Segundo a pesquisa, 55% dos brasileiros afirmam ter conhecimento das suspeitas de ligação de ministros da Corte com o caso Banco Master e acreditam que há algum nível de envolvimento. Outros 10% dizem não saber avaliar, enquanto apenas 4% afirmam não acreditar em qualquer participação.
Na prática, quase 70% da população diz ter tomado conhecimento do tema — um indicativo do alcance e do impacto do caso no debate público.
Entraves
Ao longo dos trabalhos, a CPI enfrentou uma série de limitações que, segundo o relator, comprometeram a capacidade investigativa da comissão. O próprio relatório aponta decisões do STF como um dos principais obstáculos.
Medidas como quebras de sigilo e convocações foram suspensas por decisões judiciais, além de habeas corpus que tornaram depoimentos facultativos — casos como o do ex-presidente do Banco Central, Roberto Campos Neto, do ex-governador do Distrito Federal, Ibaneis Rocha (MDB), e do ex-governador do Rio de Janeiro, Cláudio Castro (PL), são citados como exemplos.
Na avaliação do documento, essas intervenções “criaram obstáculos graves ao desenvolvimento dos trabalhos”, limitando a produção de provas e a oitiva de personagens considerados centrais.
Essa tensão ficou evidente também no plenário da CPI. O senador Eduardo Girão (Novo-CE) criticou o que chamou de interferência externa e mudanças internas na comissão. “Estamos chegando, de uma forma forçada, prematura, no último dia desta CPI (...) e com uma manobra nefasta de mudança de membros na hora da decisão.”
Manobras
A votação final foi marcada por acusações de articulações políticas para barrar o relatório. Parlamentares da oposição alegaram que houve substituição de integrantes da comissão às vésperas da votação, o que teria alterado o resultado.
Girão também apontou que senadores que participaram ativamente dos trabalhos foram retirados da votação final, enquanto outros, que não acompanharam a CPI, foram incluídos no colegiado. “Entram nomes que nunca participaram desta CPI e que vêm hoje para votar.”
Apesar das críticas, o presidente da comissão, senador Fabiano Contarato (PT-ES), rebateu parte das acusações e defendeu a condução dos trabalhos, destacando que a CPI realizou 19 reuniões e analisou dezenas de requerimentos.
Limites
Mesmo com o volume de informações reunidas — mais de 180 requerimentos analisados e mais de 100 pedidos relacionados ao caso Banco Master — a CPI chegou ao fim sob críticas quanto ao tempo e à efetividade.
O prazo de funcionamento, de 120 dias, não foi prorrogado. Segundo o relatório, isso impediu a análise completa de documentos e a realização de oitivas consideradas essenciais.
Além disso, a ausência de personagens importantes fragilizou o resultado.

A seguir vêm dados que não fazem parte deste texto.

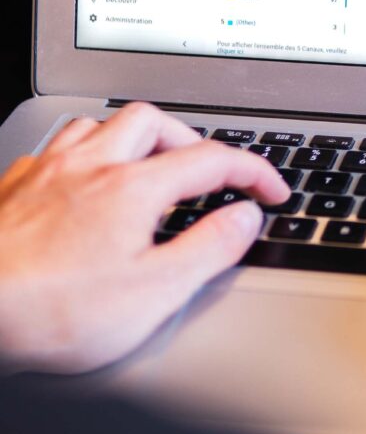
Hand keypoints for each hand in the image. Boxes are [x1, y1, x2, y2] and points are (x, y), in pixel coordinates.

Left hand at [0, 102, 287, 372]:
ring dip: (132, 137)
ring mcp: (47, 174)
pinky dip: (83, 155)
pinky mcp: (12, 190)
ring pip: (99, 124)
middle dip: (189, 138)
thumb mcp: (152, 293)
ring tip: (147, 164)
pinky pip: (54, 148)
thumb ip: (208, 248)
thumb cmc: (48, 312)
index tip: (271, 190)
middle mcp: (91, 167)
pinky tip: (81, 181)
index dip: (254, 171)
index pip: (212, 159)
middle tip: (207, 170)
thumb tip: (245, 217)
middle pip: (153, 121)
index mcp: (132, 188)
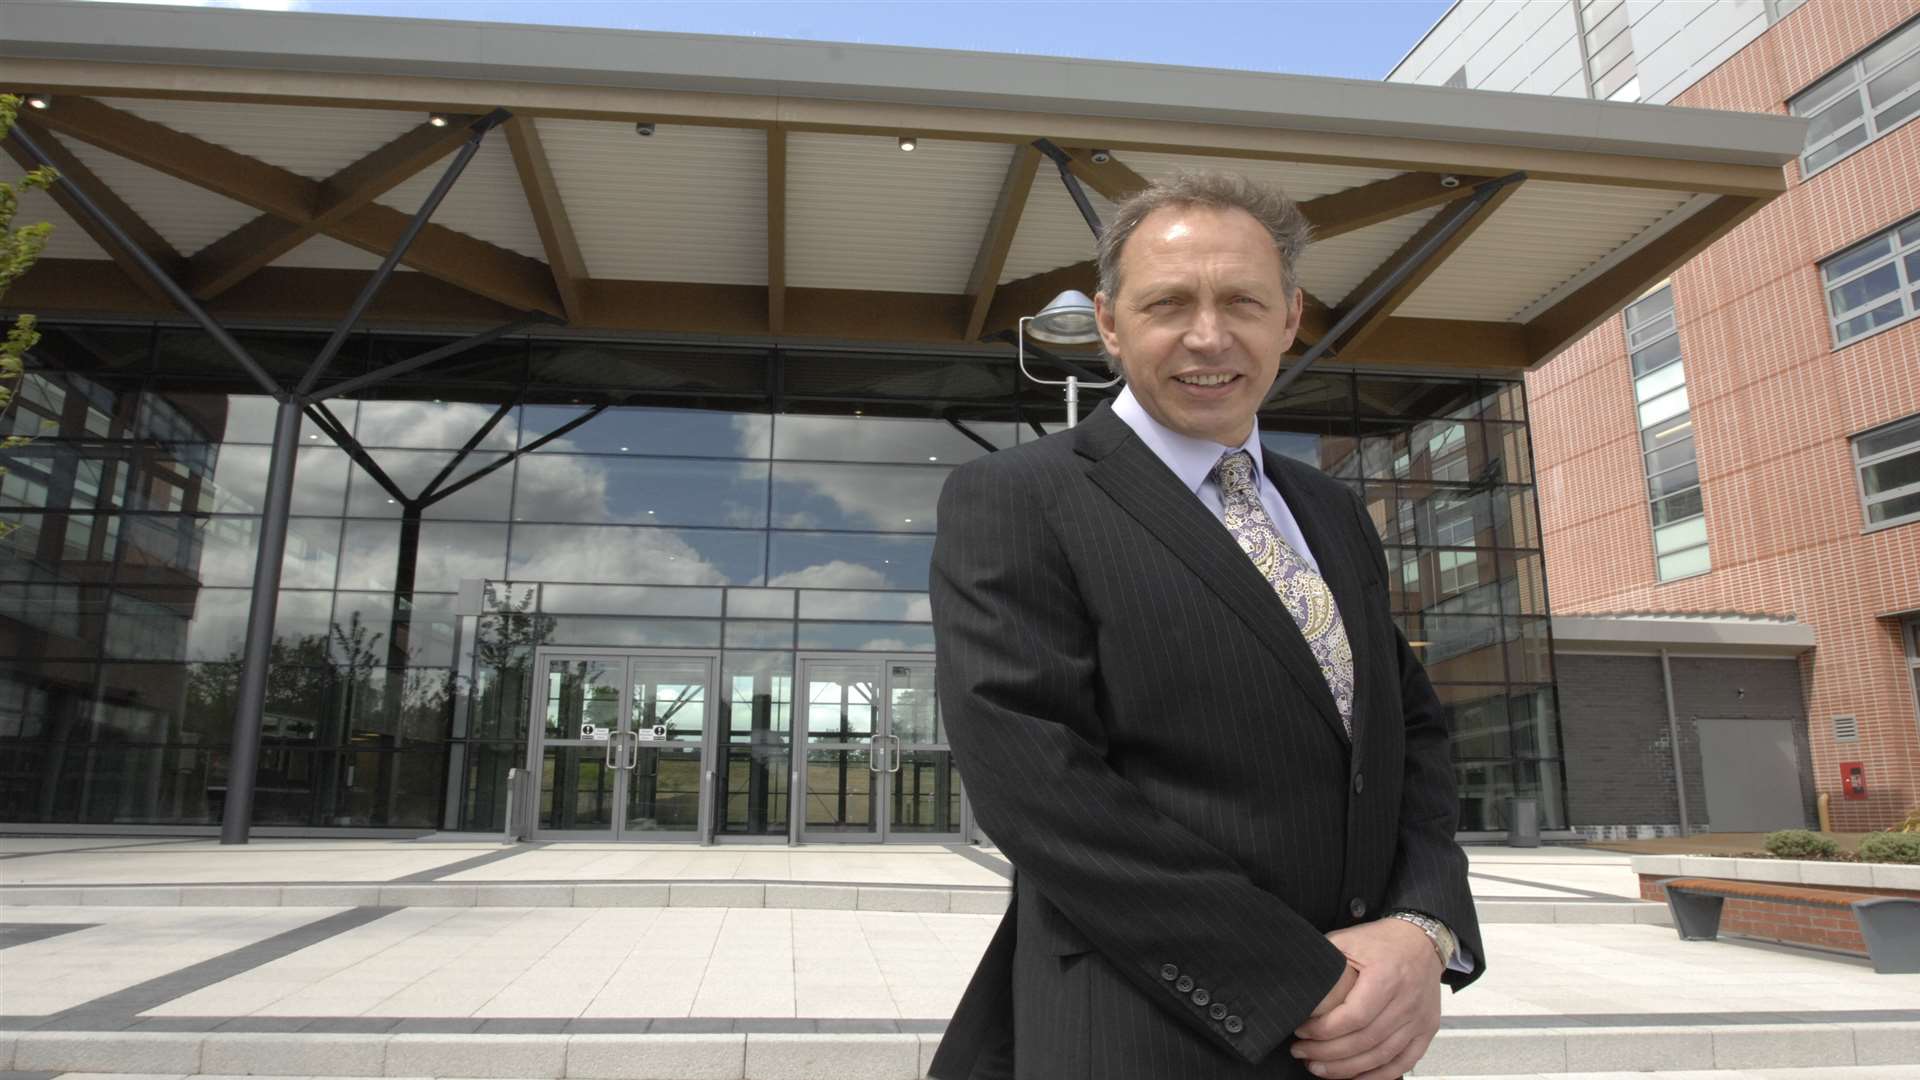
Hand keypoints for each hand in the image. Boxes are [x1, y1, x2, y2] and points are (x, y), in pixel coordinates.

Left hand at [1289, 919, 1442, 1079]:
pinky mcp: (1426, 1031)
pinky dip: (1378, 1076)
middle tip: (1303, 1053)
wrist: (1422, 942)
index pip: (1353, 1016)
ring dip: (1347, 1068)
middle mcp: (1406, 1001)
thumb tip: (1294, 981)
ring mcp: (1418, 1019)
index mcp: (1386, 976)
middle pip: (1365, 1041)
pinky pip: (1403, 1063)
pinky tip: (1354, 1077)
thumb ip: (1324, 961)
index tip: (1302, 1031)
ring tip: (1320, 1067)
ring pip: (1381, 1056)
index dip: (1323, 1030)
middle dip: (1328, 1053)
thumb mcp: (1348, 940)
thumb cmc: (1383, 941)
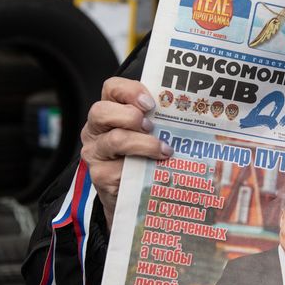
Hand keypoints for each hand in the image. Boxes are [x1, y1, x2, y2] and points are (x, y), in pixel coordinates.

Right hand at [80, 77, 171, 226]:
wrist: (131, 196)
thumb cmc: (143, 156)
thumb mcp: (149, 132)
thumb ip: (158, 118)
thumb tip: (189, 110)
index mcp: (109, 111)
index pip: (111, 88)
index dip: (130, 91)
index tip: (150, 103)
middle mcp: (95, 129)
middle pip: (101, 111)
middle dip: (130, 116)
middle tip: (151, 126)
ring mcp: (95, 153)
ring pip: (114, 140)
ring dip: (143, 143)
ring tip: (164, 150)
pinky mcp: (100, 176)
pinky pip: (119, 168)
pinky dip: (141, 166)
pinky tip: (156, 168)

O ex-governador do Rio de Janeiro Cláudio Castro (PL), por exemplo, não compareceu à oitiva final alegando problemas de saúde, o que foi lamentado pelo relator.
Ainda assim, o relator Alessandro Vieira defendeu o trabalho da comissão e afirmou que o objetivo constitucional foi cumprido: investigar, produzir diagnóstico e apresentar soluções.
TSE
No mesmo dia em que a CPI chegou ao seu desfecho, o ministro Nunes Marques foi eleito presidente do Tribunal Superior Eleitoral (TSE), com posse prevista para o fim de maio.
Ele assume o comando da Corte eleitoral após o término do mandato da ministra Cármen Lúcia e terá gestão de dois anos. A escolha seguiu o critério de antiguidade entre ministros do STF que integram o TSE.